Document excerpt →
::::::

Sunday, May 10, 2015

Learning to Dig Deeper for DX

The body of this post was written a few months ago as part of a planned longer biographical look at DX-ing.  It refers to the early days when I first became aware of reference materials for helping to identify DX and the first steps beyond casual, random tuning of the bands and just listening to what I found.

In those days I was still using my very first receiver, a semi-homebrew thing consisting of  a six-tube broadcast receiver with one RF and one IF stage with a single tube converter in front of it to tune roughly 6-18 mhz. It had been part of a series of kits that came with a radio-tv repair correspondence course my dad was taking in the early fifties. In about 1959,  I was entrusted with it, finished the receiver construction and built the HF converter.

The receiver had no real frequency calibration...just a 0-100 logging scale.  The selectivity was very broad and on the shortwave bands, the image rejection was all but nil. That brings us to this episode. This refers to an era in the late fifties and early 1960's.

After the first few months of listening and after getting my first copy of the World radio TV Handbook, I started listening beyond the “easy” targets. I began spending some time trying to identify some of the weaker signals and some of those in different languages.

The way the Voice of America ID'ed in those days actually helped. They would identify the transmitter site and language about the be transmitted. For example : “ This is Voice of America transmitter KNBH in Dixon, California. The following program is in Thai.”( or Russian, or Polish, or Swahili...) It was not long until I was able to identify languages by their basic sounds, even if I could not understand what was being said.

The WRTH ( World Radio TV Handbook) helped in another way. They included phonetic spellings of station identifications in the various languages.( “transmite Radio Atlantco”,”Ici Bamako”, etc). Sometimes the station identity could be confirmed by what band, what time and what language was being transmitted, sometimes with other clues such as locations or city names being repeated a lot.

There were also the Interval Signals. In the days of analog dials and stations seeking listeners they knew often had simple receivers, the stations would help listeners find the stations before programs started by transmitting these signals. Often they were a phrase of a tune, or a short musical excerpt repeated over and over again. The Voice of America used “ Columbia, the Gem of the Ocean” and “Yankee Doodle”. Radio Moscow used a short phrase played on chimes. The BBC World Service used three tones played over and over. Radio Australia used a music box version of “Waltzing Matilda”. The WRTH and many of the DX articles in the magazines of the time would list these Interval Signals. The WRTH went one step further in publishing the actual musical notes under the listings for the stations with the name of the musical piece from which it was taken.

::::::

Requirement → Repeat word for word the part of the DX-ing post from "The WRTH ( World" to "repeated a lot.".

Data shown →
::::::

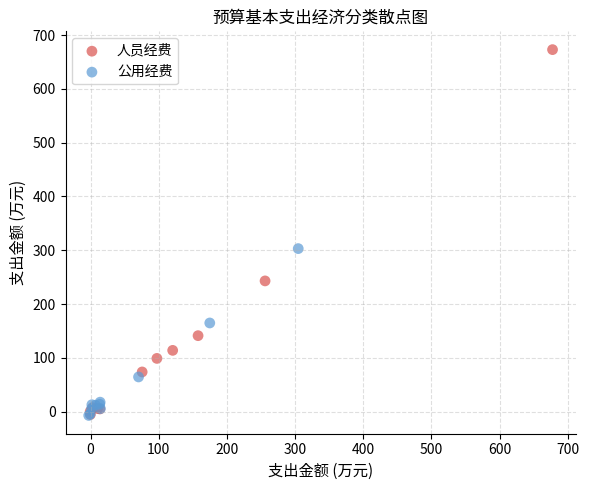

Which series contains the highest Y value?

人员经费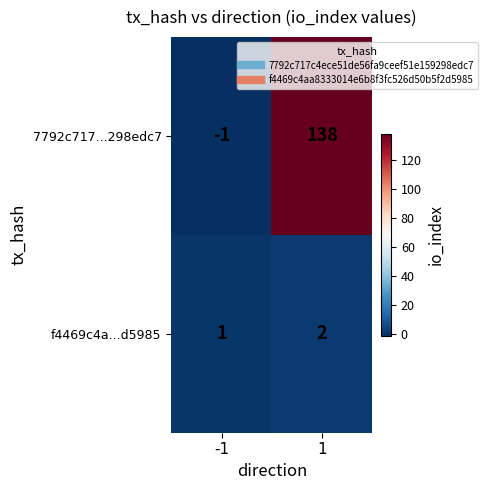

The f4469c4a...d5985 series shows 4 at 1. True or false?

False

::::::

Response for this exercise →
The WRTH ( World Radio TV Handbook) helped in another way. They included phonetic spellings of station identifications in the various languages.( “transmite Radio Atlantco”,”Ici Bamako”, etc). Sometimes the station identity could be confirmed by what band, what time and what language was being transmitted, sometimes with other clues such as locations or city names being repeated a lot.